• WHAT IS EXPECTED: Please transcribe every entry below exactly as written.

(Items from a dataset)

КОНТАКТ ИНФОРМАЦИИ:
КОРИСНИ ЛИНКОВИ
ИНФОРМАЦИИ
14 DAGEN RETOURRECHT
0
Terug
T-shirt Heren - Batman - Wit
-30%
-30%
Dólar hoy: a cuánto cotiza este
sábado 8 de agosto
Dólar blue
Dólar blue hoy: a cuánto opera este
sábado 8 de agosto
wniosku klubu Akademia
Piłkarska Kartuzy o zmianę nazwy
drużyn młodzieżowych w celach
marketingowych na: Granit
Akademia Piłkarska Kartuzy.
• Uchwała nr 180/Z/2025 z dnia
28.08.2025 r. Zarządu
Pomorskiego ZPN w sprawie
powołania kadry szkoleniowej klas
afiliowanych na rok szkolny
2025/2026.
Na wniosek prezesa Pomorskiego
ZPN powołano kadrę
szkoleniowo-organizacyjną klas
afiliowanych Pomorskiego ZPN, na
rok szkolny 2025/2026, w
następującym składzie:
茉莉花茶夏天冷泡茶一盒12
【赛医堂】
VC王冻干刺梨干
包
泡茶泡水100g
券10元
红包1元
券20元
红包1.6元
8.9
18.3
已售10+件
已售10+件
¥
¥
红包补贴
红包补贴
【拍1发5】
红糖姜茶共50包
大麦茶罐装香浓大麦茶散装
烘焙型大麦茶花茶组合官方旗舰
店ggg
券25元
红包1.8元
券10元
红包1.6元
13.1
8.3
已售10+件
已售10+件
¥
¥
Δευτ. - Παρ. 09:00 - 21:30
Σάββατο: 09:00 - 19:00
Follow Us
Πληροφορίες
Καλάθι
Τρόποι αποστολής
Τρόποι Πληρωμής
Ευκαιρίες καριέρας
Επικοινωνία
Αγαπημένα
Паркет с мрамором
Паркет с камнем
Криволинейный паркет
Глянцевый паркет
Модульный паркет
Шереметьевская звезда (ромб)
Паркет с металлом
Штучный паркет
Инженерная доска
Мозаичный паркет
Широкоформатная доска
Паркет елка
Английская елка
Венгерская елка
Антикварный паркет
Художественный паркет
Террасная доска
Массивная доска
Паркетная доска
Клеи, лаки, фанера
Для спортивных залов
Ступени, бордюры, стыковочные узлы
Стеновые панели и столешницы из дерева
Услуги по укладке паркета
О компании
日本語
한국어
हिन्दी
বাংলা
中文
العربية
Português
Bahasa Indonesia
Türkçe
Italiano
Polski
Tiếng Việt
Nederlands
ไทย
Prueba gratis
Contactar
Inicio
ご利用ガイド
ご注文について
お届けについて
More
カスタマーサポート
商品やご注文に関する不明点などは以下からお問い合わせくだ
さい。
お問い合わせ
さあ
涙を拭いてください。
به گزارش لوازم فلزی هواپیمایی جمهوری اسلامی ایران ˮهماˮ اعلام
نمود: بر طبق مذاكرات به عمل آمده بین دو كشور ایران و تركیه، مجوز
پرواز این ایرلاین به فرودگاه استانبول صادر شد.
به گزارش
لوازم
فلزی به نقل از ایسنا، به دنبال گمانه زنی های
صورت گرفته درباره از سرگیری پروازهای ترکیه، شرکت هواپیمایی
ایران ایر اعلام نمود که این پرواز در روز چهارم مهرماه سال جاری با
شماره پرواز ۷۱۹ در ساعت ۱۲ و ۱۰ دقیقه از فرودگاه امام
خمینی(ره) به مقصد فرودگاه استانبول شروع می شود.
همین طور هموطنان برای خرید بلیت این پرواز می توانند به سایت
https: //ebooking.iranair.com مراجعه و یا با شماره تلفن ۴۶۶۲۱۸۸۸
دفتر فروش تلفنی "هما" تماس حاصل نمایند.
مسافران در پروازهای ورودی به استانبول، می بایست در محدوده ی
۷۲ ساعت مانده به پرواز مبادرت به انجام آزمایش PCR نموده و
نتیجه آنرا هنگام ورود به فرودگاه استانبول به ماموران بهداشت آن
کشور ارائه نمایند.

• WRITTEN SOLUTION:
КОНТАКТ ИНФОРМАЦИИ:
КОРИСНИ ЛИНКОВИ
ИНФОРМАЦИИ
14 DAGEN RETOURRECHT
0
Terug
T-shirt Heren - Batman - Wit
-30%
-30%
Dólar hoy: a cuánto cotiza este
sábado 8 de agosto
Dólar blue
Dólar blue hoy: a cuánto opera este
sábado 8 de agosto
wniosku klubu Akademia
Piłkarska Kartuzy o zmianę nazwy
drużyn młodzieżowych w celach
marketingowych na: Granit
Akademia Piłkarska Kartuzy.
• Uchwała nr 180/Z/2025 z dnia
28.08.2025 r. Zarządu
Pomorskiego ZPN w sprawie
powołania kadry szkoleniowej klas
afiliowanych na rok szkolny
2025/2026.
Na wniosek prezesa Pomorskiego
ZPN powołano kadrę
szkoleniowo-organizacyjną klas
afiliowanych Pomorskiego ZPN, na
rok szkolny 2025/2026, w
następującym składzie:
茉莉花茶夏天冷泡茶一盒12
【赛医堂】
VC王冻干刺梨干
包
泡茶泡水100g
券10元
红包1元
券20元
红包1.6元
8.9
18.3
已售10+件
已售10+件
¥
¥
红包补贴
红包补贴
【拍1发5】
红糖姜茶共50包
大麦茶罐装香浓大麦茶散装
烘焙型大麦茶花茶组合官方旗舰
店ggg
券25元
红包1.8元
券10元
红包1.6元
13.1
8.3
已售10+件
已售10+件
¥
¥
Δευτ. - Παρ. 09:00 - 21:30
Σάββατο: 09:00 - 19:00
Follow Us
Πληροφορίες
Καλάθι
Τρόποι αποστολής
Τρόποι Πληρωμής
Ευκαιρίες καριέρας
Επικοινωνία
Αγαπημένα
Паркет с мрамором
Паркет с камнем
Криволинейный паркет
Глянцевый паркет
Модульный паркет
Шереметьевская звезда (ромб)
Паркет с металлом
Штучный паркет
Инженерная доска
Мозаичный паркет
Широкоформатная доска
Паркет елка
Английская елка
Венгерская елка
Антикварный паркет
Художественный паркет
Террасная доска
Массивная доска
Паркетная доска
Клеи, лаки, фанера
Для спортивных залов
Ступени, бордюры, стыковочные узлы
Стеновые панели и столешницы из дерева
Услуги по укладке паркета
О компании
日本語
한국어
हिन्दी
বাংলা
中文
العربية
Português
Bahasa Indonesia
Türkçe
Italiano
Polski
Tiếng Việt
Nederlands
ไทย
Prueba gratis
Contactar
Inicio
ご利用ガイド
ご注文について
お届けについて
More
カスタマーサポート
商品やご注文に関する不明点などは以下からお問い合わせくだ
さい。
お問い合わせ
さあ
涙を拭いてください。
به گزارش لوازم فلزی هواپیمایی جمهوری اسلامی ایران ˮهماˮ اعلام
نمود: بر طبق مذاكرات به عمل آمده بین دو كشور ایران و تركیه، مجوز
پرواز این ایرلاین به فرودگاه استانبول صادر شد.
به گزارش
لوازم
فلزی به نقل از ایسنا، به دنبال گمانه زنی های
صورت گرفته درباره از سرگیری پروازهای ترکیه، شرکت هواپیمایی
ایران ایر اعلام نمود که این پرواز در روز چهارم مهرماه سال جاری با
شماره پرواز ۷۱۹ در ساعت ۱۲ و ۱۰ دقیقه از فرودگاه امام
خمینی(ره) به مقصد فرودگاه استانبول شروع می شود.
همین طور هموطنان برای خرید بلیت این پرواز می توانند به سایت
https: //ebooking.iranair.com مراجعه و یا با شماره تلفن ۴۶۶۲۱۸۸۸
دفتر فروش تلفنی "هما" تماس حاصل نمایند.
مسافران در پروازهای ورودی به استانبول، می بایست در محدوده ی
۷۲ ساعت مانده به پرواز مبادرت به انجام آزمایش PCR نموده و
نتیجه آنرا هنگام ورود به فرودگاه استانبول به ماموران بهداشت آن
کشور ارائه نمایند.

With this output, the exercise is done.